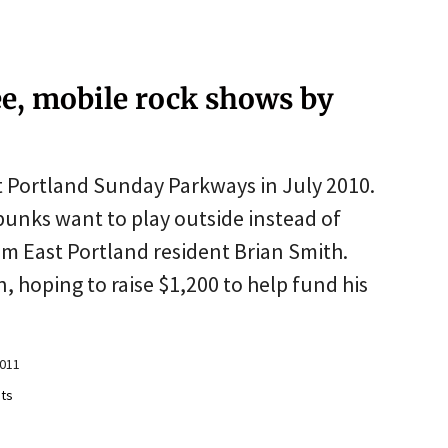
ee, mobile rock shows by
t Portland Sunday Parkways in July 2010.
punks want to play outside instead of
om East Portland resident Brian Smith.
, hoping to raise $1,200 to help fund his
2011
ts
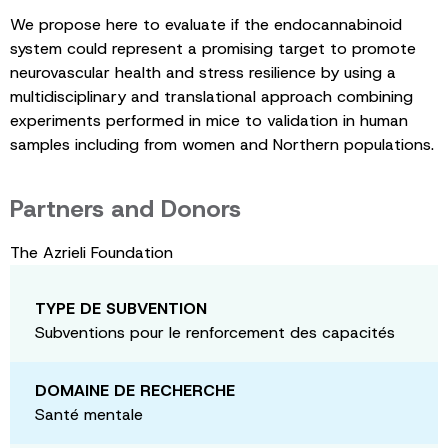
We propose here to evaluate if the endocannabinoid
system could represent a promising target to promote
neurovascular health and stress resilience by using a
multidisciplinary and translational approach combining
experiments performed in mice to validation in human
samples including from women and Northern populations.
Partners and Donors
The Azrieli Foundation
TYPE DE SUBVENTION
Subventions pour le renforcement des capacités
DOMAINE DE RECHERCHE
Santé mentale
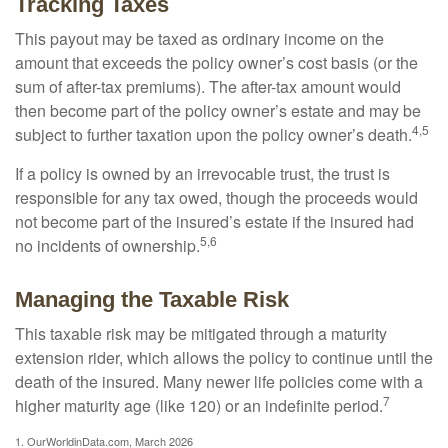
Tracking Taxes
This payout may be taxed as ordinary income on the
amount that exceeds the policy owner’s cost basis (or the
sum of after-tax premiums). The after-tax amount would
then become part of the policy owner’s estate and may be
4,5
subject to further taxation upon the policy owner’s death.
If a policy is owned by an irrevocable trust, the trust is
responsible for any tax owed, though the proceeds would
not become part of the insured’s estate if the insured had
5,6
no incidents of ownership.
Managing the Taxable Risk
This taxable risk may be mitigated through a maturity
extension rider, which allows the policy to continue until the
death of the insured. Many newer life policies come with a
7
higher maturity age (like 120) or an indefinite period.
1. OurWorldinData.com, March 2026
──────
### Work order
Apart from its pictures, the data is to be repeated exactly.

### Result for this task
ee, mobile rock shows by
t Portland Sunday Parkways in July 2010.
punks want to play outside instead of
om East Portland resident Brian Smith.
, hoping to raise $1,200 to help fund his
2011
ts
We propose here to evaluate if the endocannabinoid
system could represent a promising target to promote
neurovascular health and stress resilience by using a
multidisciplinary and translational approach combining
experiments performed in mice to validation in human
samples including from women and Northern populations.
Partners and Donors
The Azrieli Foundation
TYPE DE SUBVENTION
Subventions pour le renforcement des capacités
DOMAINE DE RECHERCHE
Santé mentale
Tracking Taxes
This payout may be taxed as ordinary income on the
amount that exceeds the policy owner’s cost basis (or the
sum of after-tax premiums). The after-tax amount would
then become part of the policy owner’s estate and may be
4,5
subject to further taxation upon the policy owner’s death.
If a policy is owned by an irrevocable trust, the trust is
responsible for any tax owed, though the proceeds would
not become part of the insured’s estate if the insured had
5,6
no incidents of ownership.
Managing the Taxable Risk
This taxable risk may be mitigated through a maturity
extension rider, which allows the policy to continue until the
death of the insured. Many newer life policies come with a
7
higher maturity age (like 120) or an indefinite period.
1. OurWorldinData.com, March 2026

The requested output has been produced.